The chip according to claims 9-11, further comprising: a memory module;

The storage module is used to: store the mapping relationship between the index number and the static configuration;

The processing module is further configured to: transmit a configuration word to the PE array, where the configuration word includes the index number and at least one dynamic configuration among the M dynamic configurations;

The PE array is also used to obtain the static configuration that has a mapping relationship with the index number from the storage module.
A computer-readable storage medium, characterized in that the computer-readable storage medium stores a program, and the program causes the computer device to execute the method according to any one of claims 1-8.
A computer program product, characterized in that the computer program product includes computer-executable instructions, and the computer-executable instructions are stored in a computer-readable storage medium; the processor of the device reads the instructions from the computer-readable storage medium.

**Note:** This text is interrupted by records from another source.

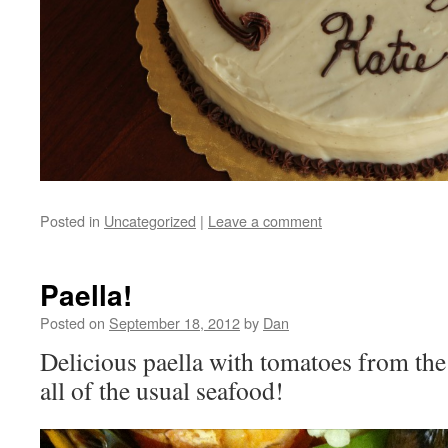
Posted in
Uncategorized
|
Leave a comment
Paella!
Posted on
September 18, 2012
by
Dan
Delicious paella with tomatoes from the
all of the usual seafood!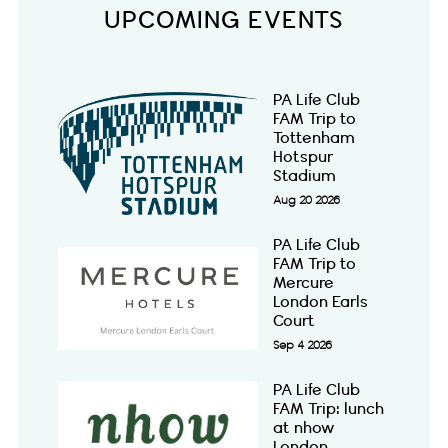
UPCOMING EVENTS
PA Life Club
FAM Trip to
Tottenham
Hotspur
Stadium
Aug 20 2026
PA Life Club
FAM Trip to
Mercure
London Earls
Court
Sep 4 2026
PA Life Club
FAM Trip: lunch
at nhow
London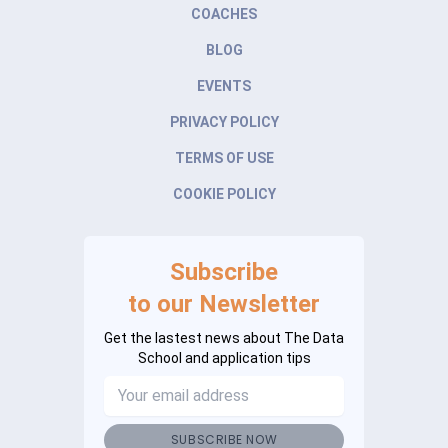
COACHES
BLOG
EVENTS
PRIVACY POLICY
TERMS OF USE
COOKIE POLICY
Subscribe
to our Newsletter
Get the lastest news about The Data
School and application tips
SUBSCRIBE NOW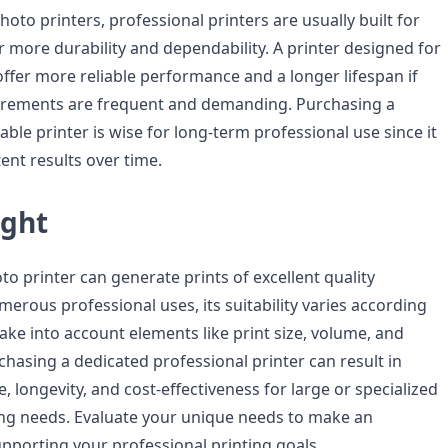
to printers, professional printers are usually built for
r more durability and dependability. A printer designed for
ffer more reliable performance and a longer lifespan if
uirements are frequent and demanding. Purchasing a
le printer is wise for long-term professional use since it
ent results over time.
ught
o printer can generate prints of excellent quality
erous professional uses, its suitability varies according
Take into account elements like print size, volume, and
chasing a dedicated professional printer can result in
 longevity, and cost-effectiveness for large or specialized
ing needs. Evaluate your unique needs to make an
pporting your professional printing goals.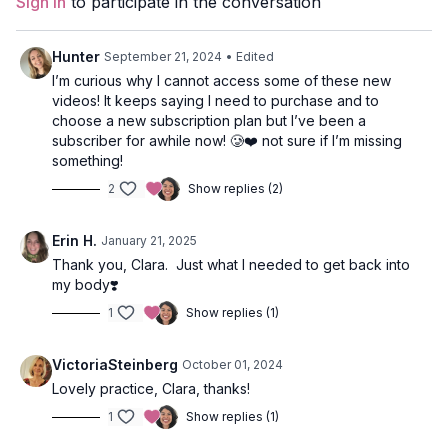
Sign In
to participate in the conversation
Style
: Vinyasa
Duration
: 40-minute
Hunter
September 21, 2024
• Edited
I’m curious why I cannot access some of these new
Level
: Intermediate
videos! It keeps saying I need to purchase and to
choose a new subscription plan but I’ve been a
Props
: none
subscriber for awhile now! 🥲❤️ not sure if I’m missing
something!
Focus
: Core, Full Body Flow
2
Show replies (2)
Featured Poses
: Chair, Warrior 2, Tree, Sirsasana A
Erin H.
January 21, 2025
Location
: Vancouver, BC
Thank you, Clara. Just what I needed to get back into
my body❣️
Music
:
Your Magnificent Self
1
Show replies (1)
VictoriaSteinberg
October 01, 2024
Lovely practice, Clara, thanks!
1
Show replies (1)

The computer-executed instructions are executed by the processor to cause the device to perform the method according to any one of claims 1-8.
A communication device, characterized in that the communication device includes a processor, a memory and a communication interface;

the processor is coupled to the memory and the communication interface;

The memory is used to store instructions, the processor is used to execute the instructions, and the communication interface is used to communicate with other communication devices under the control of the processor;

The instructions, when executed by the processor, cause the processor to perform the method according to any one of claims 1-8.